The gravel and dirt along the floor had been disturbed and flattened in a tight oval. Prone position. Elbows, belly, bipod legs. An old radiator beside it had been shifted just enough to offer cover. The shooter had created a nest. Clean. Temporary. Huck crouched and aimed his flashlight.

Brass glinted near the baseboard.

“Round was fired from here.” He picked up the casing delicately in his gloved hand. “Seven-six-two. Could’ve been Lapua, maybe a custom load.”

York stood behind him, arms crossed tight. “They leave a signature?”

“No,” Huck said. “They left competence. That’s worse.”

“Any prints?”

“Not if they wore gloves. Which they did.” Huck turned toward the window, kneeling at the spot where the shooter had lain.

The angle was perfect. The courthouse steps lined up directly in the center of the broken glass frame.

He imagined Abigail standing there. Head, shoulders, vest. The timing had been exact.

Norrs moved slowly around the space. “There’s no second casing.”

“Because there was no second shot,” Huck replied. “One round. No wasted motion. They weren’t here to make noise.” But the sniper had failed.

York looked unconvinced. “Could’ve been a warning. Could’ve been meant to scare.”
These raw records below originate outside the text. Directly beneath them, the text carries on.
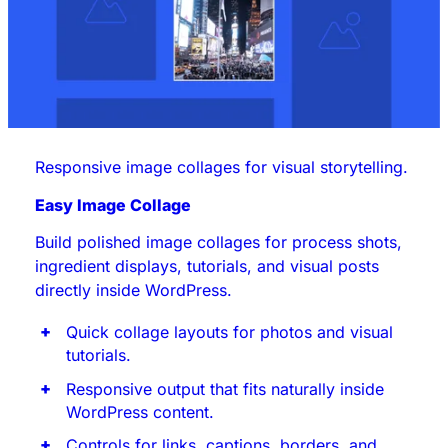
Responsive image collages for visual storytelling.
Easy Image Collage
Build polished image collages for process shots,
ingredient displays, tutorials, and visual posts
directly inside WordPress.
Quick collage layouts for photos and visual
tutorials.
Responsive output that fits naturally inside
WordPress content.
Controls for links, captions, borders, and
Huck stood and turned to face him. “He aimed for her chest and had no way of knowing she wore a vest. Shit. I watched her walk by me and didn’t know. It’s an aberration and not one I would’ve planned for in this case.” He studied Norrs. “You’re paranoid. I didn’t read that in you.”

Norrs looked around the dusty area. “Not paranoid. I just love her.”

Well, shit. Abigail Caine was a predator, pure and deep. She had no problem using people and no hesitation when it came to killing. The farther Huck kept Norrs from this investigation, the better. “I need to interview you.” Well, after he managed to get assigned the case. Somehow.

He and Laurel should’ve stayed in Cabo.